### Problem to solve
Rewrite every line of the material below with "scientific name" replaced by "binomial name", changing nothing else, and omit the pictures from your answer.

Stored items:

>>>>

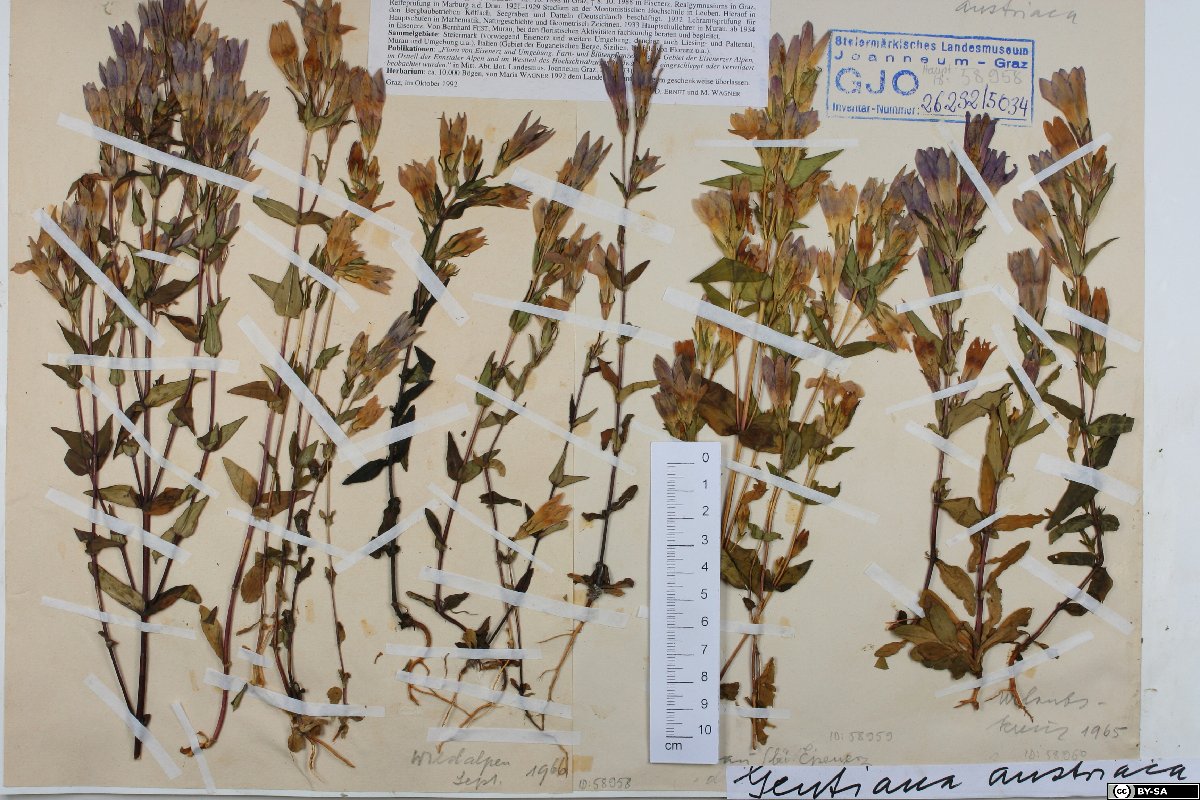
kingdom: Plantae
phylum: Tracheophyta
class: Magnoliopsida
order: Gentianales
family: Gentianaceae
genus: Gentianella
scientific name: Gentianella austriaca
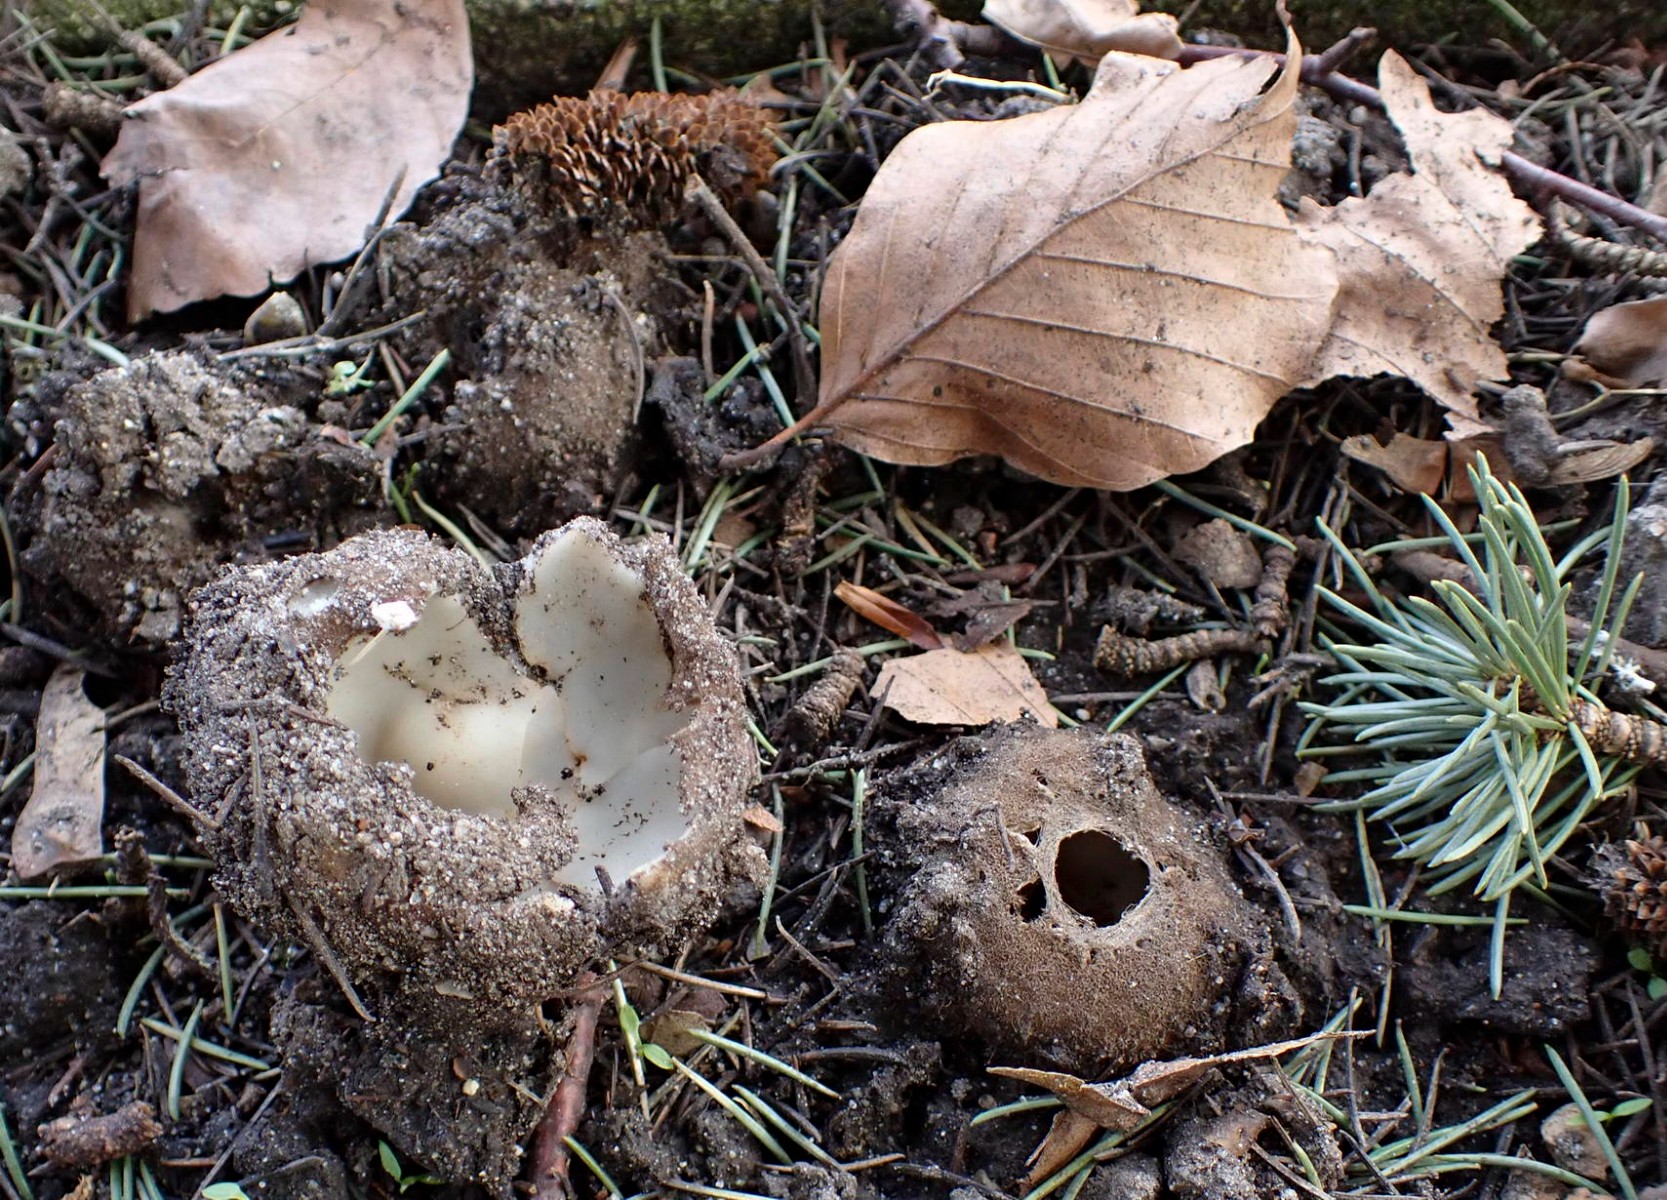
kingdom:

<<<<

### Correct response
kingdom: Plantae
phylum: Tracheophyta
class: Magnoliopsida
order: Gentianales
family: Gentianaceae
genus: Gentianella
binomial name: Gentianella austriaca
kingdom:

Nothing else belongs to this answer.